Он вообще почти всегда улыбался. Казалось – это было его обычное выражение лица и другого просто быть не может. Михмиха любили все – и дети, и учителя. Биолог был каким-то свойским, простым и справедливым. А ещё иногда он на уроках играл на гитаре и пел. В качестве поощрения за хорошее поведение. Ну у кого ещё можно было остаться для столь важного дела? Только у него.
– Я буду нужен? – уточнил Михмих.
– Как третейский судья. Поможете? – спросил Мазай.
– Спасибо за доверие. – Михмих пошевелил усами и важно кивнул. – А теперь, дорогие мои, урок.
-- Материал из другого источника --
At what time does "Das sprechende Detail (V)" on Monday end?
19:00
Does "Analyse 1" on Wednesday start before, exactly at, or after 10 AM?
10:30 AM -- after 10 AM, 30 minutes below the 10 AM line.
Ника обернулась и подмигнула Иванцовой.
Разбор полётов прошёл для Киры словно в тумане. После выкрика Артура: «Да ясно же, что Иванцова настучала» – у неё потемнело в глазах и дальнейшее запомнилось лишь обрывочными эпизодами. Вот Цаплина что-то верещит, но её перекрывает зычный голос Вероники Никулиной. Вот все орут, причём каждый о своём, а потом Михмих играет на гитаре, и только что оравшая масса ему подпевает:
«Графиня, мне приснились ваши зубы…»
Вот Лёня Мазаев в позе Ленина на броневике стоит на парте и что-то вещает, а класс ржёт.
А потом все расходятся, весело пихаясь и радуясь долгожданной свободе.
Кира видела только Артура, удалявшегося в обнимку с Василисой.
– Кирюха, пошли. – Её потеребил невозможно довольный Мазаев. – Ну, я ж говорил, что всё будет о’кей.
– А что, всё о’кей? – вяло пожала плечами Кира. Вряд ли, потому что никто к ней не подошёл, Князь в её сторону даже не посмотрел. Хотя так ведь всегда было, даже до бойкота…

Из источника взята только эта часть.